Losing my breasts for a second time was incomprehensible. But, as far as the doctors knew, my cancer was gone, so I decided it was time to spend energy helping others cope with their losses instead of my own. In the paragraphs above, I was feeling “the grief” and had many days when I woke up with tears on my pillow. Today, several seasons have passed, and my journey has taken me to a higher understanding. I have learned to laugh again…to love again…and to trust my body again. Cancer has given me an awareness I would have never known otherwise.
To be a survivor is to know the journey of a butterfly.
In the beginning, I lived in a cocoon, unable to take a breath due to the fear that gripped me. But after the fear subsided, I emerged to be stronger than before.
I believe God has given me a voice, and the message I want to share is simple: There is no right or wrong way to do cancer. What the world tells you is not always what’s best for you. So, be in your space and don’t feel like you need to be anything other than you. Being honest about your grief is more important than trying to hide behind a facade.
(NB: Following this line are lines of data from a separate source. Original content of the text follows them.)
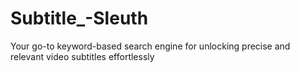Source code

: # Subtitle_-Sleuth
Your go-to keyword-based search engine for unlocking precise and relevant video subtitles effortlessly
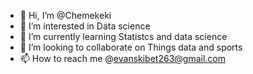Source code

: - 👋 Hi, I’m @Chemekeki
- 👀 I’m interested in Data science
- 🌱 I’m currently learning Statistcs and data science
- 💞️ I’m looking to collaborate on Things data and sports
- 📫 How to reach me @evanskibet263@gmail.com


<!---
Chemekeki/Chemekeki is a ✨ special ✨ repository because its `README.md` (this file) appears on your GitHub profile.
You can click the Preview link to take a look at your changes.
--->
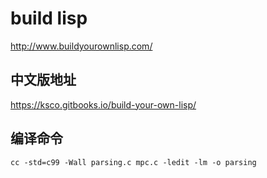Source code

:# build lisp
http://www.buildyourownlisp.com/
##  中文版地址
https://ksco.gitbooks.io/build-your-own-lisp/

## 编译命令
`cc -std=c99 -Wall parsing.c mpc.c -ledit -lm -o parsing`
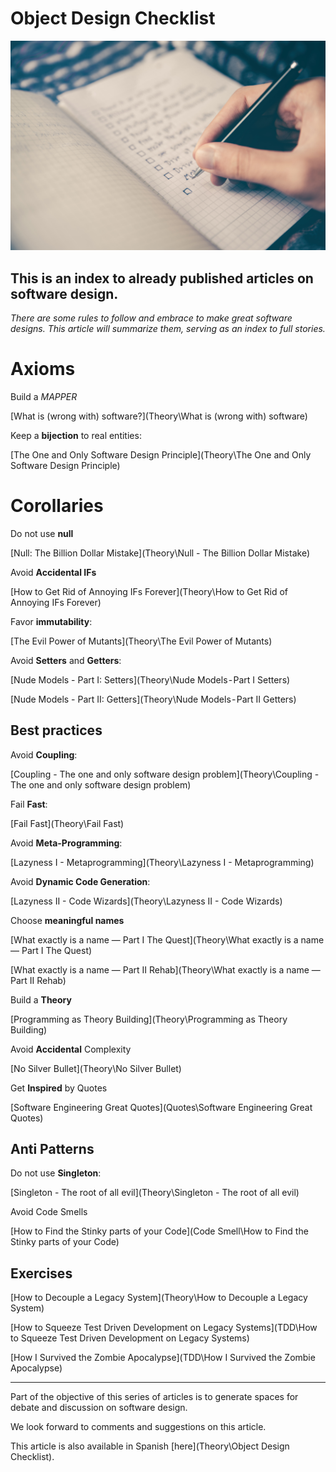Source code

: # Object Design Checklist

![Object Design Checklist](glenn-carstens-peters-RLw-UC03Gwc-unsplash.jpg)

## This is an index to already published articles on software design.

_There are some rules to follow and embrace to make great software designs. This article will summarize them, serving as an index to full stories._

# Axioms

Build a _MAPPER_

[What is (wrong with) software?](Theory\What is (wrong with) software)

Keep a **bijection** to real entities:

[The One and Only Software Design Principle](Theory\The One and Only Software Design Principle)

# Corollaries

Do not use **null**

[Null: The Billion Dollar Mistake](Theory\Null - The Billion Dollar Mistake)

Avoid **Accidental IFs**

[How to Get Rid of Annoying IFs Forever](Theory\How to Get Rid of Annoying IFs Forever)

Favor **immutability**:

[The Evil Power of Mutants](Theory\The Evil Power of Mutants)

Avoid **Setters** and **Getters**:

[Nude Models - Part I: Setters](Theory\Nude Models - Part I Setters)

[Nude Models - Part II: Getters](Theory\Nude Models - Part II Getters)

## Best practices

Avoid **Coupling**:

[Coupling - The one and only software design problem](Theory\Coupling - The one and only software design problem)

Fail **Fast**:

[Fail Fast](Theory\Fail Fast)

Avoid **Meta-Programming**:

[Lazyness I - Metaprogramming](Theory\Lazyness I - Metaprogramming)

Avoid **Dynamic Code Generation**:

[Lazyness II - Code Wizards](Theory\Lazyness II - Code Wizards)

Choose **meaningful names**

[What exactly is a name — Part I The Quest](Theory\What exactly is a name — Part I The Quest)

[What exactly is a name — Part II Rehab](Theory\What exactly is a name — Part II Rehab)

Build a **Theory**

[Programming as Theory Building](Theory\Programming as Theory Building)

Avoid **Accidental** Complexity

[No Silver Bullet](Theory\No Silver Bullet)

Get **Inspired** by Quotes

[Software Engineering Great Quotes](Quotes\Software Engineering Great Quotes)

## Anti Patterns

Do not use **Singleton**:

[Singleton - The root of all evil](Theory\Singleton - The root of all evil)

Avoid Code Smells

[How to Find the Stinky parts of your Code](Code Smell\How to Find the Stinky parts of your Code)

## Exercises

[How to Decouple a Legacy System](Theory\How to Decouple a Legacy System)

[How to Squeeze Test Driven Development on Legacy Systems](TDD\How to Squeeze Test Driven Development on Legacy Systems)

[How I Survived the Zombie Apocalypse](TDD\How I Survived the Zombie Apocalypse)

* * *

Part of the objective of this series of articles is to generate spaces for debate and discussion on software design.

We look forward to comments and suggestions on this article.

This article is also available in Spanish [here](Theory\Object Design Checklist).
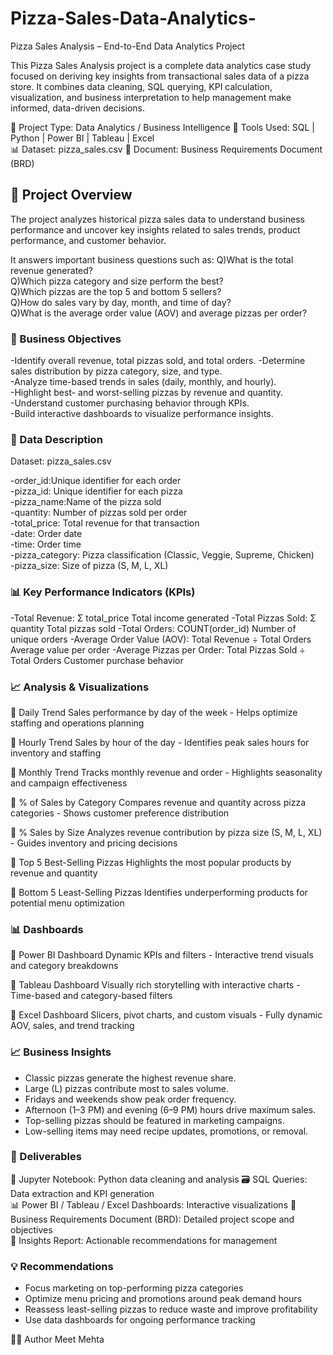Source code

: # Pizza-Sales-Data-Analytics-

Pizza Sales Analysis – End-to-End Data Analytics Project

This Pizza Sales Analysis project is a complete data analytics case study focused on deriving key insights from transactional sales data of a pizza store. It combines data cleaning, SQL querying, KPI calculation, visualization, and business interpretation to help management make informed, data-driven decisions.

📁 Project Type: Data Analytics / Business Intelligence 
🧰 Tools Used: SQL | Python | Power BI | Tableau | Excel  
📊 Dataset: pizza_sales.csv
📄 Document: Business Requirements Document (BRD)

## 🎯 Project Overview

The project analyzes historical pizza sales data to understand business performance and uncover key insights related to sales trends, product performance, and customer behavior.

It answers important business questions such as:
Q)What is the total revenue generated?  
Q)Which pizza category and size perform the best?  
Q)Which pizzas are the top 5 and bottom 5 sellers?  
Q)How do sales vary by day, month, and time of day?  
Q)What is the average order value (AOV) and average pizzas per order?  

### 🧠 Business Objectives
-Identify overall revenue, total pizzas sold, and total orders. 
-Determine sales distribution by pizza category, size, and type.  
-Analyze time-based trends in sales (daily, monthly, and hourly).  
-Highlight best- and worst-selling pizzas by revenue and quantity.  
-Understand customer purchasing behavior through KPIs.  
-Build interactive dashboards to visualize performance insights.  

### 🧾 Data Description

Dataset: pizza_sales.csv  

-order_id:Unique identifier for each order  
-pizza_id:	Unique identifier for each pizza  
-pizza_name:Name of the pizza sold  
-quantity:	Number of pizzas sold per order  
-total_price:	Total revenue for that transaction  
-date:	Order date  
-time:	Order time  
-pizza_category:	Pizza classification (Classic, Veggie, Supreme, Chicken)  
-pizza_size:	Size of pizza (S, M, L, XL)  

### 📊 Key Performance Indicators (KPIs)

-Total Revenue:	Σ total_price	Total income generated
-Total Pizzas Sold:	Σ quantity	Total pizzas sold
-Total Orders:	COUNT(order_id)	Number of unique orders
-Average Order Value (AOV):	Total Revenue ÷ Total Orders	Average value per order
-Average Pizzas per Order:	Total Pizzas Sold ÷ Total Orders	Customer purchase behavior

### 📈 Analysis & Visualizations
🔹 Daily Trend
Sales performance by day of the week - Helps optimize staffing and operations planning

🔹 Hourly Trend
Sales by hour of the day - Identifies peak sales hours for inventory and staffing

🔹 Monthly Trend
Tracks monthly revenue and order - Highlights seasonality and campaign effectiveness

🔹 % of Sales by Category
Compares revenue and quantity across pizza categories - Shows customer preference distribution

🔹 % Sales by Size
Analyzes revenue contribution by pizza size (S, M, L, XL) - Guides inventory and pricing decisions

🔹 Top 5 Best-Selling Pizzas
Highlights the most popular products by revenue and quantity

🔹 Bottom 5 Least-Selling Pizzas
Identifies underperforming products for potential menu optimization

### 📊 Dashboards
📘 Power BI Dashboard
Dynamic KPIs and filters - Interactive trend visuals and category breakdowns

📗 Tableau Dashboard
Visually rich storytelling with interactive charts - Time-based and category-based filters

📙 Excel Dashboard
Slicers, pivot charts, and custom visuals - Fully dynamic AOV, sales, and trend tracking

### 📈 Business Insights
- Classic pizzas generate the highest revenue share.
- Large (L) pizzas contribute most to sales volume.
- Fridays and weekends show peak order frequency.
- Afternoon (1–3 PM) and evening (6–9 PM) hours drive maximum sales.
- Top-selling pizzas should be featured in marketing campaigns.
- Low-selling items may need recipe updates, promotions, or removal.

### 🧩 Deliverables

📘 Jupyter Notebook: Python data cleaning and analysis 
🗃️ SQL Queries: Data extraction and KPI generation  
📊 Power BI / Tableau / Excel Dashboards: Interactive visualizations 
🧾 Business Requirements Document (BRD): Detailed project scope and objectives  
📄 Insights Report: Actionable recommendations for management  

### 💡 Recommendations

- Focus marketing on top-performing pizza categories
- Optimize menu pricing and promotions around peak demand hours
- Reassess least-selling pizzas to reduce waste and improve profitability
- Use data dashboards for ongoing performance tracking

👨‍💻 Author
Meet Mehta
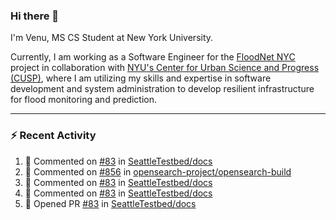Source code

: ### Hi there 👋

I'm Venu, MS CS Student at New York University.

Currently, I am working as a Software Engineer for the [FloodNet NYC](https://www.floodnet.nyc/) project in collaboration with [NYU's Center for Urban Science and Progress (CUSP)](https://cusp.nyu.edu/), where I am utilizing my skills and expertise in software development and system administration to develop resilient infrastructure for flood monitoring and prediction.

---

### :zap: Recent Activity

<!--RECENT_ACTIVITY:start-->
1. 💬 Commented on [#83](https://github.com/SeattleTestbed/docs/pull/83#issuecomment-1741841516) in [SeattleTestbed/docs](https://github.com/SeattleTestbed/docs)
2. 💬 Commented on [#856](https://github.com/opensearch-project/opensearch-build/issues/856#issuecomment-1740087053) in [opensearch-project/opensearch-build](https://github.com/opensearch-project/opensearch-build)
3. 💬 Commented on [#83](https://github.com/SeattleTestbed/docs/pull/83#discussion_r1339358621) in [SeattleTestbed/docs](https://github.com/SeattleTestbed/docs)
4. 💬 Commented on [#83](https://github.com/SeattleTestbed/docs/pull/83#discussion_r1339358511) in [SeattleTestbed/docs](https://github.com/SeattleTestbed/docs)
5. 💪 Opened PR [#83](https://github.com/SeattleTestbed/docs/pull/83) in [SeattleTestbed/docs](https://github.com/SeattleTestbed/docs)
<!--RECENT_ACTIVITY:end-->

<!--
**vchrombie/vchrombie** is a ✨ _special_ ✨ repository because its `README.md` (this file) appears on your GitHub profile.

Here are some ideas to get you started:

- 🔭 I’m currently working on ...
- 🌱 I’m currently learning ...
- 👯 I’m looking to collaborate on ...
- 🤔 I’m looking for help with ...
- 💬 Ask me about ...
- 📫 How to reach me: ...
- 😄 Pronouns: ...
- ⚡ Fun fact: ...
-->
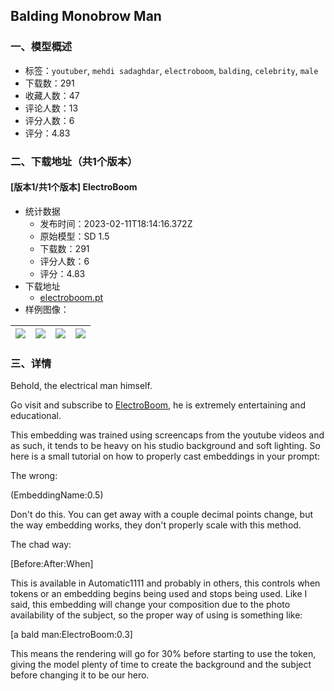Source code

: ## Balding Monobrow Man
### 一、模型概述

- 标签：`youtuber`, `mehdi sadaghdar`, `electroboom`, `balding`, `celebrity`, `male`
- 下载数：291
- 收藏人数：47
- 评论人数：13
- 评分人数：6
- 评分：4.83

### 二、下载地址（共1个版本）

#### [版本1/共1个版本] ElectroBoom

- 统计数据
  - 发布时间：2023-02-11T18:14:16.372Z
  - 原始模型：SD 1.5
  - 下载数：291
  - 评分人数：6
  - 评分：4.83
- 下载地址
  - [electroboom.pt](https://civitai.com/api/download/models/9359)
- 样例图像：

| <img src="https://image.civitai.com/xG1nkqKTMzGDvpLrqFT7WA/4848283f-0699-4b91-6f75-b908ae2cab00/width=450/89919.jpeg" /> | <img src="https://image.civitai.com/xG1nkqKTMzGDvpLrqFT7WA/698b8adf-e23a-4b7e-a610-19ad1bfbdb00/width=450/89925.jpeg" /> | <img src="https://image.civitai.com/xG1nkqKTMzGDvpLrqFT7WA/3bdbce9b-6eb8-4dc0-c193-00c2b768db00/width=450/89924.jpeg" /> | <img src="https://image.civitai.com/xG1nkqKTMzGDvpLrqFT7WA/014feab1-5936-4e02-26a6-d025827e8000/width=450/89923.jpeg" /> |
| ---- | ---- | ---- | ---- |


### 三、详情
<p>Behold, the electrical man himself.</p><p></p><p>Go visit and subscribe to <a rel="ugc" href="https://www.youtube.com/@ElectroBOOM">ElectroBoom</a>, he is extremely entertaining and educational.</p><p></p><p>This embedding was trained using screencaps from the youtube videos and as such, it tends to be heavy on his studio background and soft lighting. So here is a small tutorial on how to properly cast embeddings in your prompt:</p><p></p><p>The wrong:</p><p>(EmbeddingName:0.5)</p><p>Don't do this. You can get away with a couple decimal points change, but the way embedding works, they don't properly scale with this method.</p><p></p><p>The chad way:</p><p>[Before:After:When]</p><p>This is available in Automatic1111 and probably in others, this controls when tokens or an embedding begins being used and stops being used. Like I said, this embedding will change your composition due to the photo availability of the subject, so the proper way of using is something like:</p><p>[a bald man:ElectroBoom:0.3]</p><p>This means the rendering will go for 30% before starting to use the token, giving the model plenty of time to create the background and the subject before changing it to be our hero.</p>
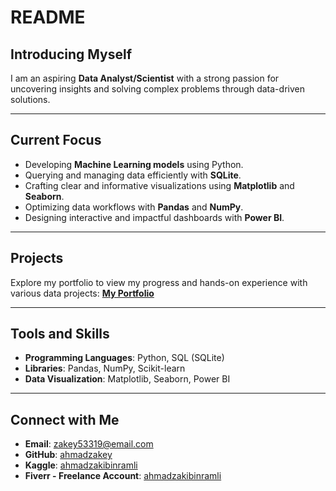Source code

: # README

## Introducing Myself
I am an aspiring **Data Analyst/Scientist** with a strong passion for uncovering insights and solving complex problems through data-driven solutions.

---

## Current Focus
- Developing **Machine Learning models** using Python.
- Querying and managing data efficiently with **SQLite**.
- Crafting clear and informative visualizations using **Matplotlib** and **Seaborn**.
- Optimizing data workflows with **Pandas** and **NumPy**.
- Designing interactive and impactful dashboards with **Power BI**.

---

## Projects
Explore my portfolio to view my progress and hands-on experience with various data projects:
[**My Portfolio**](https://shorturl.at/Swpep)

---

## Tools and Skills
- **Programming Languages**: Python, SQL (SQLite)
- **Libraries**: Pandas, NumPy, Scikit-learn
- **Data Visualization**: Matplotlib, Seaborn, Power BI

---

## Connect with Me
- **Email**: [zakey53319@email.com](mailto:zakey53319@email.com)
- **GitHub**: [ahmadzakey](https://github.com/ahmadzakey)
- **Kaggle**: [ahmadzakibinramli](https://www.kaggle.com/ahmadzakibinramli)
- **Fiverr - Freelance Account**: [ahmadzakibinramli](https://www.fiverr.com/s/Ldlz2Vo)

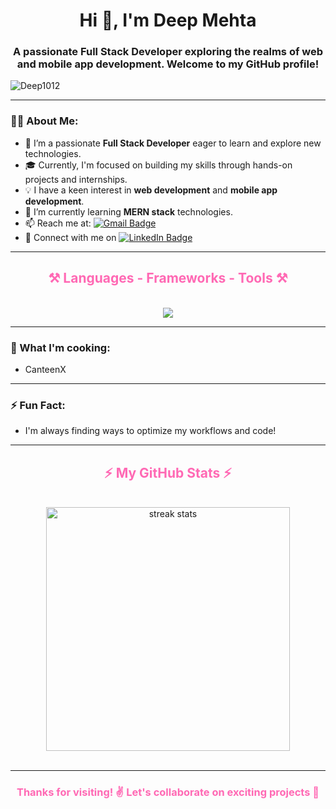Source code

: <h1 align="center">Hi 👋, I'm Deep Mehta</h1>

<h3 align="center">A passionate Full Stack Developer exploring the realms of web and mobile app development. Welcome to my GitHub profile!</h3>

<p align="left"> <img src="https://komarev.com/ghpvc/?username=Deep1012&label=Profile%20views&color=007bff&style=flat" alt="Deep1012" /> </p>


---

### 👨‍💻 About Me:
- 🌱 I’m a passionate **Full Stack Developer** eager to learn and explore new technologies.
- 🎓 Currently, I'm focused on building my skills through hands-on projects and internships.
- 💡 I have a keen interest in **web development** and **mobile app development**.
- 🌱 I’m currently learning **MERN stack** technologies.
- 📫 Reach me at: [![Gmail Badge](https://img.shields.io/badge/-deepmehta012@gmail.com-c14438?style=flat-square&logo=Gmail&logoColor=white&link=mailto:deepmehta012@gmail.com)](mailto:deepmehta012@gmail.com)
- 🔗 Connect with me on [![LinkedIn Badge](https://img.shields.io/badge/-DeepMehta-blue?style=flat-square&logo=Linkedin&logoColor=white&link=https://www.linkedin.com/in/deep-mehta1012/)](https://www.linkedin.com/in/deep-mehta1012/)

---

<h2 align="center" style="color:#ff69b4">⚒️ Languages - Frameworks - Tools ⚒️</h2>
<br/>
<div align="center">
    <img src="https://skillicons.dev/icons?i=c,python,java,html,css,javascript,react,mongodb,github,git,flutter,figma,firebase" />
</div>

---

### 🌱 What I'm cooking:
- CanteenX

---

### ⚡ Fun Fact:
- I'm always finding ways to optimize my workflows and code!

---

<h2 align="center" style="color:#ff69b4">⚡ My GitHub Stats ⚡</h2>
<br>
<div align=center>
  <img width=390 src="https://streak-stats.demolab.com/?user=Deep1012&count_private=true&theme=radical&border_radius=10" alt="streak stats"/>
</div>

<br/>
<hr/>

<h3 align="center" style="color:#ff69b4">Thanks for visiting! ✌️ Let's collaborate on exciting projects 🚀</h3>

<br/>
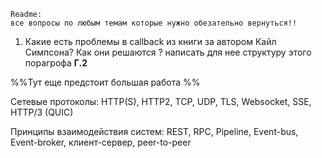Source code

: 	Readme:
	все вопросы по любым темам которые нужно обезательно вернуться!!

1. Какие есть проблемы в callback из книги за автором Кайл Симпсона? Как они решаются ? 
   написать для нее структуру этого порагрофа  **Г.2**

%%Тут еще предстоит большая работа %%



Сетевые протоколы: HTTP(S), HTTP2, TCP, UDP, TLS, Websocket, SSE, HTTP/3 (QUIC)

Принципы взаимодействия систем: REST, RPC, Pipeline, Event-bus, Event-broker, клиент-сервер, peer-to-peer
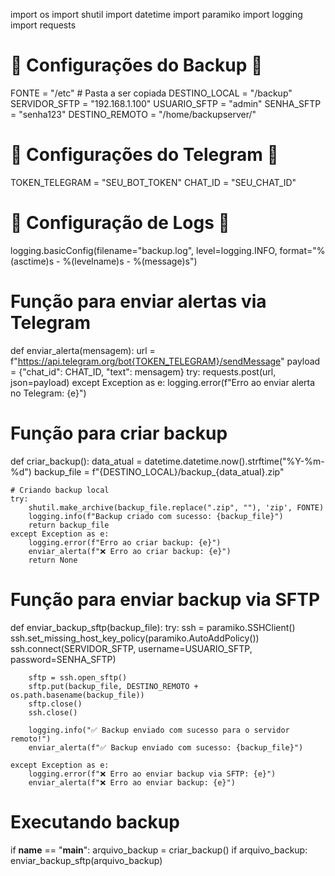 
import os
import shutil
import datetime
import paramiko
import logging
import requests

# 🔹 Configurações do Backup 🔹
FONTE = "/etc"  # Pasta a ser copiada
DESTINO_LOCAL = "/backup"
SERVIDOR_SFTP = "192.168.1.100"
USUARIO_SFTP = "admin"
SENHA_SFTP = "senha123"
DESTINO_REMOTO = "/home/backupserver/"

# 🔹 Configurações do Telegram 🔹
TOKEN_TELEGRAM = "SEU_BOT_TOKEN"
CHAT_ID = "SEU_CHAT_ID"

# 🔹 Configuração de Logs 🔹
logging.basicConfig(filename="backup.log", level=logging.INFO, format="%(asctime)s - %(levelname)s - %(message)s")

# Função para enviar alertas via Telegram
def enviar_alerta(mensagem):
    url = f"https://api.telegram.org/bot{TOKEN_TELEGRAM}/sendMessage"
    payload = {"chat_id": CHAT_ID, "text": mensagem}
    try:
        requests.post(url, json=payload)
    except Exception as e:
        logging.error(f"Erro ao enviar alerta no Telegram: {e}")

# Função para criar backup
def criar_backup():
    data_atual = datetime.datetime.now().strftime("%Y-%m-%d")
    backup_file = f"{DESTINO_LOCAL}/backup_{data_atual}.zip"

    # Criando backup local
    try:
        shutil.make_archive(backup_file.replace(".zip", ""), 'zip', FONTE)
        logging.info(f"Backup criado com sucesso: {backup_file}")
        return backup_file
    except Exception as e:
        logging.error(f"Erro ao criar backup: {e}")
        enviar_alerta(f"❌ Erro ao criar backup: {e}")
        return None

# Função para enviar backup via SFTP
def enviar_backup_sftp(backup_file):
    try:
        ssh = paramiko.SSHClient()
        ssh.set_missing_host_key_policy(paramiko.AutoAddPolicy())
        ssh.connect(SERVIDOR_SFTP, username=USUARIO_SFTP, password=SENHA_SFTP)
        
        sftp = ssh.open_sftp()
        sftp.put(backup_file, DESTINO_REMOTO + os.path.basename(backup_file))
        sftp.close()
        ssh.close()
        
        logging.info("✅ Backup enviado com sucesso para o servidor remoto!")
        enviar_alerta(f"✅ Backup enviado com sucesso: {backup_file}")

    except Exception as e:
        logging.error(f"❌ Erro ao enviar backup via SFTP: {e}")
        enviar_alerta(f"❌ Erro ao enviar backup: {e}")

# Executando backup
if __name__ == "__main__":
    arquivo_backup = criar_backup()
    if arquivo_backup:
        enviar_backup_sftp(arquivo_backup)
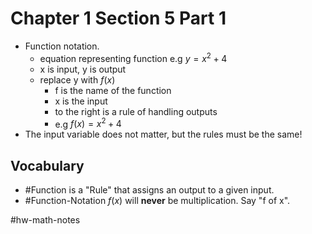 # Chapter 1 Section 5 Part 1
- Function notation.
    - equation representing function e.g $y = x^2 + 4$
    - x is input, y is output
    - replace y with $f(x)$
        - f is the name of the function
        - x is the input
        - to the right is a rule of handling outputs
        - e.g $f(x) = x^2 + 4$
- The input variable does not matter, but the rules must be the same!
    

## Vocabulary
- #Function is a "Rule" that assigns an output to a given input.
- #Function-Notation $f(x)$ will **never** be multiplication. Say "f of x".

#hw-math-notes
There are wonderful resources available, no matter where you are in your journey. Talk to someone. Ask your doctor or friends for help. If you have lost hope along the way, it can be encouraging to hear the experiences of others. Find solace in knowing there are no strangers amongst women (and men) who are coping with cancer. We are held together by a common bond, one of strength and perseverance.
I recently celebrated my 20th year of survival. It’s been a time for reflection and gratitude. I’m very aware not everyone fighting cancer has this outcome. I’ve lost many dear friends and family along the way, including my father to lung cancer. But I’ve also been blessed to meet thousands of courageous women, men, and young people on this journey. These amazing warriors have walked with me and worked beside me as we have organized several cancer-fighting events.
It’s important to never give up searching for a cure. Thanks to everyone who helped me carve my path, especially friends, family and students.